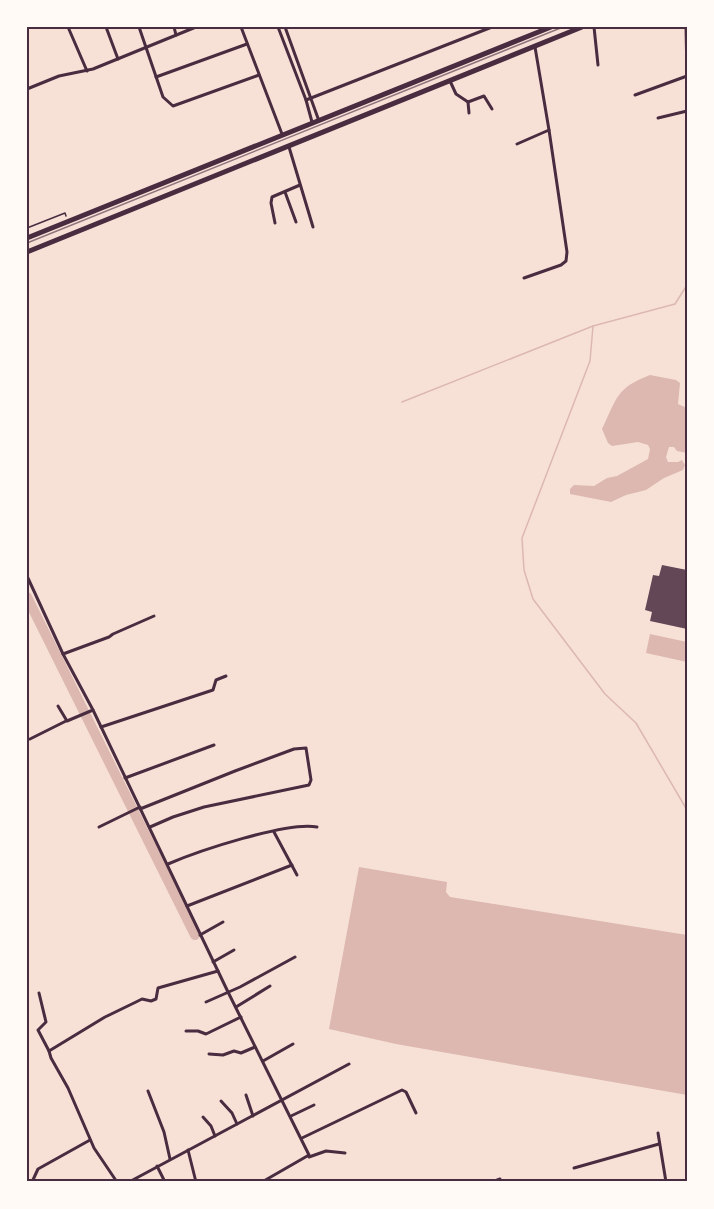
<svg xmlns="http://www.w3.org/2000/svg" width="714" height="1209" viewBox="0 0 714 1209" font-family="'Work Sans',sans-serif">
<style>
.water{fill:#dcb8b0}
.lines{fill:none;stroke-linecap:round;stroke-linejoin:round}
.stream{stroke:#dcb8b0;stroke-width:1.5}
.river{stroke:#dcb8b0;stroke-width:10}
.building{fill:#644757}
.path{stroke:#4a2c40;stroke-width:1.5}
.minor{stroke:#4a2c40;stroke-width:3}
.trunk{stroke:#4a2c40;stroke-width:5}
.tram{stroke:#8f747c;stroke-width:1.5}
.neatline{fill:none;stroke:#4a2c40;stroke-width:2}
</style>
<rect width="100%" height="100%" fill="#f7e1d7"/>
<!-- water -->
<g class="water">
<path d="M650 375 676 380 680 383 678 404 687 408V453L677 451 674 447H669L666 457 668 462H678L682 460 685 465 683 470 664 478 646 490 626 495 611 502 570 494V489L574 485 594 486 607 478 617 476 648 459 650 449 648 445 638 442 612 446 608 443 602 429C617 398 616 388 650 375Z"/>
<path d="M650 634 687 642V662L646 653Z"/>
<path d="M359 867 447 882 446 892 450 897 687 935V1095L396 1044 329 1029Z"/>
</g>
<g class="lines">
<!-- stream -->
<g class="stream">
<path d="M593 326 590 361 522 538 524 570 533 599 605 694 636 723 687 810"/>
<path d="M402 402 593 326 675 304 687 285"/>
</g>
<!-- river -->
<path class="river" d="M27 597 195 935"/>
</g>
<!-- building -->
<path class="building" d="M662 565 687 570V629L650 621 652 612 645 610 653 575 659 576Z"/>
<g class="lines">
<!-- path -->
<path class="path" d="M27 228 65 213 66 216"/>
<!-- minor -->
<g class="minor">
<path d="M68 27 87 71"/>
<path d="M106 27 118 59"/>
<path d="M139 27 163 97 173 106 259 75"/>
<path d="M174 27 176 35"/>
<path d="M241 27 282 134"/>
<path d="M278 27 306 100 312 122"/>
<path d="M285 27 319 121"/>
<path d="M594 27 598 65"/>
<path d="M535 47 549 130"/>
<path d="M156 77 247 44"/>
<path d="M450 81 456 94 468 102 469 113"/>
<path d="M27 89 59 76 93 69 196 27"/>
<path d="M635 95 687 76 686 27"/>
<path d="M306 100 492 27"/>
<path d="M468 102 484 96 492 109"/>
<path d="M658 118 687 111"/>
<path d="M517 144 549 130 567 252 566 261 561 265 524 278"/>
<path d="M289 147 313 227"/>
<path d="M285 192 296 222"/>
<path d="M275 223 271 203 272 197 300 185"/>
<path d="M27 576 63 654 93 710 228 992 309 1155 262 1182"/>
<path d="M63 654 109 637 113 634 154 616"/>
<path d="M58 706 67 721 93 710"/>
<path d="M101 727 213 690 216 680 226 676"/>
<path d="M30 739 66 721"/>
<path d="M125 778 214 745"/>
<path d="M140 809 235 771 294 749 306 748 311 780 309 785 204 807 173 817 150 827"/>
<path d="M99 827 140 807"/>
<path d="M274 832 297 875"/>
<path d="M168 864C198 851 288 821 317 827"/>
<path d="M187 906 292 865"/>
<path d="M200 935 223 922"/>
<path d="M213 962 234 950"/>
<path d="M39 993 46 1022 38 1030 49 1051"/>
<path d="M206 1002 240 987 295 957"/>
<path d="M236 1007 270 986"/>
<path d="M186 1031H198L206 1034 241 1017"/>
<path d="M209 1054 223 1055 234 1051 241 1053 255 1047"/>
<path d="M263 1061 293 1044"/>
<path d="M148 1091 164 1132 170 1159"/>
<path d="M246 1095 253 1116"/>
<path d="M221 1101 232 1113 237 1124"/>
<path d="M291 1116 314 1105"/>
<path d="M203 1117 211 1126 215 1136"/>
<path d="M658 1133 666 1182"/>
<path d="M302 1138 402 1090 406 1092 416 1113"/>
<path d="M188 1150 196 1182"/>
<path d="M309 1157 326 1151 345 1153"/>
<path d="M157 1166 165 1182"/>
<path d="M574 1168 659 1144"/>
<path d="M32 1182 38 1169 90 1140"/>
<path d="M117 1182 94 1148 68 1088 51 1058 49 1051 105 1017 136 1002 142 999 151 1001 156 999 158 988 218 971"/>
<path d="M129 1182 349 1064"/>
<path d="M492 1182 500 1179"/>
</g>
<!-- trunk -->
<g class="trunk">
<path d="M27 238 551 27"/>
<path d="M27 252 582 27"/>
</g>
<!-- tram -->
<path class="tram" d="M27 243 563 27"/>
</g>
<!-- border -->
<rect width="714" height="1209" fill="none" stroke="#fffaf5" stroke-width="57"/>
<rect x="28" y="28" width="658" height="1152" class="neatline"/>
</svg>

- - - -

◆ WHAT TO PRODUCE ◆
Please copy every record above exactly, but leave the pictures out.

◆ ANSWER SECTION ◆
<svg xmlns="http://www.w3.org/2000/svg" width="714" height="1209" viewBox="0 0 714 1209" font-family="'Work Sans',sans-serif">
<style>
.water{fill:#dcb8b0}
.lines{fill:none;stroke-linecap:round;stroke-linejoin:round}
.stream{stroke:#dcb8b0;stroke-width:1.5}
.river{stroke:#dcb8b0;stroke-width:10}
.building{fill:#644757}
.path{stroke:#4a2c40;stroke-width:1.5}
.minor{stroke:#4a2c40;stroke-width:3}
.trunk{stroke:#4a2c40;stroke-width:5}
.tram{stroke:#8f747c;stroke-width:1.5}
.neatline{fill:none;stroke:#4a2c40;stroke-width:2}
</style>
<rect width="100%" height="100%" fill="#f7e1d7"/>
<!-- water -->
<g class="water">
<path d="M650 375 676 380 680 383 678 404 687 408V453L677 451 674 447H669L666 457 668 462H678L682 460 685 465 683 470 664 478 646 490 626 495 611 502 570 494V489L574 485 594 486 607 478 617 476 648 459 650 449 648 445 638 442 612 446 608 443 602 429C617 398 616 388 650 375Z"/>
<path d="M650 634 687 642V662L646 653Z"/>
<path d="M359 867 447 882 446 892 450 897 687 935V1095L396 1044 329 1029Z"/>
</g>
<g class="lines">
<!-- stream -->
<g class="stream">
<path d="M593 326 590 361 522 538 524 570 533 599 605 694 636 723 687 810"/>
<path d="M402 402 593 326 675 304 687 285"/>
</g>
<!-- river -->
<path class="river" d="M27 597 195 935"/>
</g>
<!-- building -->
<path class="building" d="M662 565 687 570V629L650 621 652 612 645 610 653 575 659 576Z"/>
<g class="lines">
<!-- path -->
<path class="path" d="M27 228 65 213 66 216"/>
<!-- minor -->
<g class="minor">
<path d="M68 27 87 71"/>
<path d="M106 27 118 59"/>
<path d="M139 27 163 97 173 106 259 75"/>
<path d="M174 27 176 35"/>
<path d="M241 27 282 134"/>
<path d="M278 27 306 100 312 122"/>
<path d="M285 27 319 121"/>
<path d="M594 27 598 65"/>
<path d="M535 47 549 130"/>
<path d="M156 77 247 44"/>
<path d="M450 81 456 94 468 102 469 113"/>
<path d="M27 89 59 76 93 69 196 27"/>
<path d="M635 95 687 76 686 27"/>
<path d="M306 100 492 27"/>
<path d="M468 102 484 96 492 109"/>
<path d="M658 118 687 111"/>
<path d="M517 144 549 130 567 252 566 261 561 265 524 278"/>
<path d="M289 147 313 227"/>
<path d="M285 192 296 222"/>
<path d="M275 223 271 203 272 197 300 185"/>
<path d="M27 576 63 654 93 710 228 992 309 1155 262 1182"/>
<path d="M63 654 109 637 113 634 154 616"/>
<path d="M58 706 67 721 93 710"/>
<path d="M101 727 213 690 216 680 226 676"/>
<path d="M30 739 66 721"/>
<path d="M125 778 214 745"/>
<path d="M140 809 235 771 294 749 306 748 311 780 309 785 204 807 173 817 150 827"/>
<path d="M99 827 140 807"/>
<path d="M274 832 297 875"/>
<path d="M168 864C198 851 288 821 317 827"/>
<path d="M187 906 292 865"/>
<path d="M200 935 223 922"/>
<path d="M213 962 234 950"/>
<path d="M39 993 46 1022 38 1030 49 1051"/>
<path d="M206 1002 240 987 295 957"/>
<path d="M236 1007 270 986"/>
<path d="M186 1031H198L206 1034 241 1017"/>
<path d="M209 1054 223 1055 234 1051 241 1053 255 1047"/>
<path d="M263 1061 293 1044"/>
<path d="M148 1091 164 1132 170 1159"/>
<path d="M246 1095 253 1116"/>
<path d="M221 1101 232 1113 237 1124"/>
<path d="M291 1116 314 1105"/>
<path d="M203 1117 211 1126 215 1136"/>
<path d="M658 1133 666 1182"/>
<path d="M302 1138 402 1090 406 1092 416 1113"/>
<path d="M188 1150 196 1182"/>
<path d="M309 1157 326 1151 345 1153"/>
<path d="M157 1166 165 1182"/>
<path d="M574 1168 659 1144"/>
<path d="M32 1182 38 1169 90 1140"/>
<path d="M117 1182 94 1148 68 1088 51 1058 49 1051 105 1017 136 1002 142 999 151 1001 156 999 158 988 218 971"/>
<path d="M129 1182 349 1064"/>
<path d="M492 1182 500 1179"/>
</g>
<!-- trunk -->
<g class="trunk">
<path d="M27 238 551 27"/>
<path d="M27 252 582 27"/>
</g>
<!-- tram -->
<path class="tram" d="M27 243 563 27"/>
</g>
<!-- border -->
<rect width="714" height="1209" fill="none" stroke="#fffaf5" stroke-width="57"/>
<rect x="28" y="28" width="658" height="1152" class="neatline"/>
</svg>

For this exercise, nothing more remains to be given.